***** SOURCE EXCERPT *****
Frequent flyer statistics: American AAdvantage is the largest frequent flyer program in the world — including US Airways members, they boast more than 100 million members.
At that scale, nearly all analysis can be done by the numbers, and fortunately American is more revealing about their numbers than most other carriers.
Airline filings with the SEC can be extremely enlightening if you’re willing to work through them. American’s filings provide quite a bit of detail about the number of members, how many miles were issued in a year, and how many miles remain outstanding (unexpired and unredeemed).
I had a look at annual 10-K filings from the beginning of 2008 through the beginning of 2014. Here’s what they show:
American has over 1000 mileage partners, between airlines, rental car companies, hotels, financial firms, survey sites, and everything else imaginable. And about two-thirds of miles are sold through these partners rather than award for actually flying American.
The classic problem with award redemption is ‘too many miles chasing too few seats’.
***** DATASET EXTRACT *****
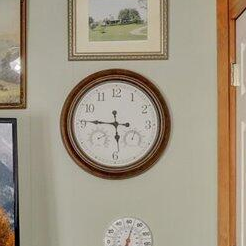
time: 5:45
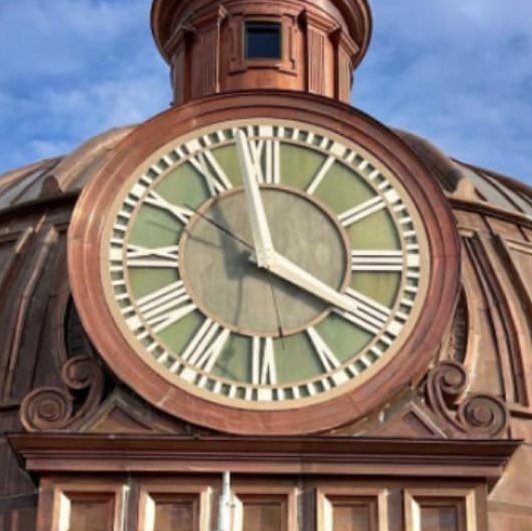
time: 3:58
*****
| THE TASKS |
**a.** In the AAdvantage frequent flyer excerpt, rewrite the paragraph beginning "American has over 1000 mileage partners" as a short bulleted list that keeps its main facts.
**b.** Write the next few paragraphs of the AAdvantage frequent flyer excerpt, starting after its final sentence.

| RESULTS IN ORDER |
**a.**
- American has more than 1000 mileage partners, including airlines, rental car companies, hotels, financial firms, survey sites, and many other kinds of businesses.
- About two-thirds of miles are sold through these partners instead of being awarded for flying American.

**b.**
In 2004 I wrote that mileage prices will tend to rise, explaining miles as a foreign currency with no central bank or monetary authority outside of the program itself. Printing more miles requires either the number of available seats to go up, or the price of those seats to rise (or customers simply to be unable to redeem).
In the case of American it appears that the problem isn’t too many miles per se as much as it is too few seats — because the number of unredeemed outstanding miles really hasn’t been growing in a material way. The problem American and all US airlines face is that planes are full (a good problem to have) so fewer saver award seats available.
- Even so, award redemptions are up ~ 17% over four years.
- And during that time American has been able to grow its member file as well.
Total outstanding miles were up only 1.5% between 2007 and 2013. So even with all of the monster credit card bonuses that have come about, and all of the ways to manufacture miles at little to no cost, there hasn’t been a material impact on unredeemed miles (or on the total number of miles awarded by American in a given year).
What this means is that roughly speaking, American is printing and redeeming about 200 billion miles per year. Despite the challenges they’re already doing a pretty good job of balances mileage issuance and redemption.
If the economy falls and people stop traveling, or if airlines expand again, then awards become easier. It’s a mistake many of us make to compare the current state of award availability to 2009 through 2011, a time easier than any other over the past decade.
But even with planes full, there’s hardly any sort of crisis by historical standards — and thus little need to upend the structure of the program the way that United and Delta have been doing to theirs.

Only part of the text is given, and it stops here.